◆ Data entries:
+---+

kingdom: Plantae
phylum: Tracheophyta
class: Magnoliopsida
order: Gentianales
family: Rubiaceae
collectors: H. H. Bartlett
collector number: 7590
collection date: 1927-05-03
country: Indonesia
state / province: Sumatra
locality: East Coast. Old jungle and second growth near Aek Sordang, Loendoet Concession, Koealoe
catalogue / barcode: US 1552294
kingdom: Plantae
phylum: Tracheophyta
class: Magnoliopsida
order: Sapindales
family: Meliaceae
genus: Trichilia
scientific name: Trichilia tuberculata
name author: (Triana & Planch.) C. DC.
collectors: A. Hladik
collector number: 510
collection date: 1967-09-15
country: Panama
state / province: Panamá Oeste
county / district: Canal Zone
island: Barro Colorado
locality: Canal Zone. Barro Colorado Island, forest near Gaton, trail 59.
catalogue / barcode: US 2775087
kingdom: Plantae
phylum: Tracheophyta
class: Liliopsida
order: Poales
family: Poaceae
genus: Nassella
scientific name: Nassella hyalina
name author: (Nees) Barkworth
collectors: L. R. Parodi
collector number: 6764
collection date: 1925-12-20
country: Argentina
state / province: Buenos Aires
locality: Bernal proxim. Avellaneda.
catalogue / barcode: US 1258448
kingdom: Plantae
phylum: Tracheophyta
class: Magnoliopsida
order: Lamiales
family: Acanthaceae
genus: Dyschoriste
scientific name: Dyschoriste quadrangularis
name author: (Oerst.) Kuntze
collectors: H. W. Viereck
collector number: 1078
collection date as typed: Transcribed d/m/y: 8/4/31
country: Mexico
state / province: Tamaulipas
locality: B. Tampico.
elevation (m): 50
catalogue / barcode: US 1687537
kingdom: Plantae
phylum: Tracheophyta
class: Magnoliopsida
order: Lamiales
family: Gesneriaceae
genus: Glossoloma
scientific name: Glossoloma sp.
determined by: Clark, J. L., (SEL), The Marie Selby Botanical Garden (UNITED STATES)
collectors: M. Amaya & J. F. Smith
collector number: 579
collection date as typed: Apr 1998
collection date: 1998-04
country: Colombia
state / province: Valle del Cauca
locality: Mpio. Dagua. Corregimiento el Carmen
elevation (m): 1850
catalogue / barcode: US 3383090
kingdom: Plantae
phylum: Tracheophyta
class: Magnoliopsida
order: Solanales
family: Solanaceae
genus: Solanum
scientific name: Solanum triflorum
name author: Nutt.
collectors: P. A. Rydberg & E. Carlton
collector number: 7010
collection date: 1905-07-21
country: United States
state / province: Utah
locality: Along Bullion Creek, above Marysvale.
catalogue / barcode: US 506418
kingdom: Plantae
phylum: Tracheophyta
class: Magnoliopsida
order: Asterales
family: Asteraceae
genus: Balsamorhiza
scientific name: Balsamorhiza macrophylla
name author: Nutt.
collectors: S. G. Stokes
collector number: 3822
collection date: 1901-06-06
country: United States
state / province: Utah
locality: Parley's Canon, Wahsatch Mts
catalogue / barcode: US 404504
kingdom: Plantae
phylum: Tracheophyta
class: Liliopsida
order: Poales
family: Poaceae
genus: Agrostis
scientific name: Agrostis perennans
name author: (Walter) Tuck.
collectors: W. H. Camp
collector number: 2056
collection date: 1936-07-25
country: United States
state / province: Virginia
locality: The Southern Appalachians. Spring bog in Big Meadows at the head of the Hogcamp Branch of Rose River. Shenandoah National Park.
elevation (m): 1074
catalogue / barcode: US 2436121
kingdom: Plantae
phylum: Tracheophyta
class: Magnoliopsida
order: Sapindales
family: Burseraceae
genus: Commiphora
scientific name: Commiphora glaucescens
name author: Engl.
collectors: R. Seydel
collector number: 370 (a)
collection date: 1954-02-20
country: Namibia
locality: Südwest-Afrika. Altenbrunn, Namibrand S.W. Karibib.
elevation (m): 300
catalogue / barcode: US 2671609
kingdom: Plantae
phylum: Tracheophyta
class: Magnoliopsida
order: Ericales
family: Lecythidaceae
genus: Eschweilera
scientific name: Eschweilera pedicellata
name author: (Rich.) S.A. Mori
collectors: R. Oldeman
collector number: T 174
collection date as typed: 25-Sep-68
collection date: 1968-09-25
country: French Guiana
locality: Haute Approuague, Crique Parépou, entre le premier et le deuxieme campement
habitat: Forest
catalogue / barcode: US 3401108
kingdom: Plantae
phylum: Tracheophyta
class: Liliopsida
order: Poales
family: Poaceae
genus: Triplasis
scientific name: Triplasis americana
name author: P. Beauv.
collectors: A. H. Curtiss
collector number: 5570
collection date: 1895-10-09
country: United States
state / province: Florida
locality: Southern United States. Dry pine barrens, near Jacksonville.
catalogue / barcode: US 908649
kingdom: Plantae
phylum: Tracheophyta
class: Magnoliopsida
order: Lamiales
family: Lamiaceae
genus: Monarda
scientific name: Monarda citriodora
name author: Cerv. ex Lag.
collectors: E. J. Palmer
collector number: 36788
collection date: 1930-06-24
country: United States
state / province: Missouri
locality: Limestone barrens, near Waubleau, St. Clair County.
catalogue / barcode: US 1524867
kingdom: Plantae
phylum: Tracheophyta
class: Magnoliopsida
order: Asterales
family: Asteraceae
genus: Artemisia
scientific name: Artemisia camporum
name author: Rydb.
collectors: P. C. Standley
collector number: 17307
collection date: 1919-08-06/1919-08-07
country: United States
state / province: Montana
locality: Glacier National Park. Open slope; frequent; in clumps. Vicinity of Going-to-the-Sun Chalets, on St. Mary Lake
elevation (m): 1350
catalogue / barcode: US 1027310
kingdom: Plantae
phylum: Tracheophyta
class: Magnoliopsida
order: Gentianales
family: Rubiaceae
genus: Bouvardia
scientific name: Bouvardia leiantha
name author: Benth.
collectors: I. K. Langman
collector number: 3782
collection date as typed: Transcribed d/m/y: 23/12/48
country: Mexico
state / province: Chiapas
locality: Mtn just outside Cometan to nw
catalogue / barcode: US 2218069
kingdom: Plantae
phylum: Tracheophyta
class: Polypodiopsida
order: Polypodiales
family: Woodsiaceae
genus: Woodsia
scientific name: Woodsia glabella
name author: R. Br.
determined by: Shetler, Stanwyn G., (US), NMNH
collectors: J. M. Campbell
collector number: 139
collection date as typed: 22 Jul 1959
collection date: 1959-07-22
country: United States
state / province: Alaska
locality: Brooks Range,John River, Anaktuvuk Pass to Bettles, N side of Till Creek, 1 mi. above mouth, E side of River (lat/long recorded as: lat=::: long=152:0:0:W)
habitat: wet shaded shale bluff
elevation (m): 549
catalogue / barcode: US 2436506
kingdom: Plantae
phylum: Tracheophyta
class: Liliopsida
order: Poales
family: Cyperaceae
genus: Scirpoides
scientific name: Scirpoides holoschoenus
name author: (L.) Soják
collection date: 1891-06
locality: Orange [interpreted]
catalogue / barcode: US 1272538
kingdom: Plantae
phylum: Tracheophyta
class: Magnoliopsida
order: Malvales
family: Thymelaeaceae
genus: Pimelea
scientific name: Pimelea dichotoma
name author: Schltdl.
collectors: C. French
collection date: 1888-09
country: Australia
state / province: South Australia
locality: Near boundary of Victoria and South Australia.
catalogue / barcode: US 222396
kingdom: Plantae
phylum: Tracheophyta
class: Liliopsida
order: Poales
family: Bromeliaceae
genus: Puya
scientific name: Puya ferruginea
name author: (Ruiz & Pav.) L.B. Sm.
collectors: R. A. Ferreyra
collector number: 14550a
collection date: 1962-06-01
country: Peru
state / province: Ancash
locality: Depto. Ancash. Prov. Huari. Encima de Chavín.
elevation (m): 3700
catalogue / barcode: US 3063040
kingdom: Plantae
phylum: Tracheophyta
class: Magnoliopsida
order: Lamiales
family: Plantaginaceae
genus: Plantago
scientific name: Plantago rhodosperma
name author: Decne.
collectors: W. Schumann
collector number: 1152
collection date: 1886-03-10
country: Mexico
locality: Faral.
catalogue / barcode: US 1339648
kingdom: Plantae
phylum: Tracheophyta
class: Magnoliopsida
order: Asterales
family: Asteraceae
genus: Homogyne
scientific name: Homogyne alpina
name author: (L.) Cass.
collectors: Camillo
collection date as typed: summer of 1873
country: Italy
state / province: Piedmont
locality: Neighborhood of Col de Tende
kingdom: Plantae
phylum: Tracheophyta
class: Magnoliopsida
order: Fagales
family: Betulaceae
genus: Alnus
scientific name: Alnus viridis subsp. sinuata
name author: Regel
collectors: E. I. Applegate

+---+

◆ Your objective:
Output the lines verbatim, beginning with the line containing "family: Burseraceae" and ending after the line containing "name author: Rydb.".

◆ Output of the exercise:
family: Burseraceae
genus: Commiphora
scientific name: Commiphora glaucescens
name author: Engl.
collectors: R. Seydel
collector number: 370 (a)
collection date: 1954-02-20
country: Namibia
locality: Südwest-Afrika. Altenbrunn, Namibrand S.W. Karibib.
elevation (m): 300
catalogue / barcode: US 2671609
kingdom: Plantae
phylum: Tracheophyta
class: Magnoliopsida
order: Ericales
family: Lecythidaceae
genus: Eschweilera
scientific name: Eschweilera pedicellata
name author: (Rich.) S.A. Mori
collectors: R. Oldeman
collector number: T 174
collection date as typed: 25-Sep-68
collection date: 1968-09-25
country: French Guiana
locality: Haute Approuague, Crique Parépou, entre le premier et le deuxieme campement
habitat: Forest
catalogue / barcode: US 3401108
kingdom: Plantae
phylum: Tracheophyta
class: Liliopsida
order: Poales
family: Poaceae
genus: Triplasis
scientific name: Triplasis americana
name author: P. Beauv.
collectors: A. H. Curtiss
collector number: 5570
collection date: 1895-10-09
country: United States
state / province: Florida
locality: Southern United States. Dry pine barrens, near Jacksonville.
catalogue / barcode: US 908649
kingdom: Plantae
phylum: Tracheophyta
class: Magnoliopsida
order: Lamiales
family: Lamiaceae
genus: Monarda
scientific name: Monarda citriodora
name author: Cerv. ex Lag.
collectors: E. J. Palmer
collector number: 36788
collection date: 1930-06-24
country: United States
state / province: Missouri
locality: Limestone barrens, near Waubleau, St. Clair County.
catalogue / barcode: US 1524867
kingdom: Plantae
phylum: Tracheophyta
class: Magnoliopsida
order: Asterales
family: Asteraceae
genus: Artemisia
scientific name: Artemisia camporum
name author: Rydb.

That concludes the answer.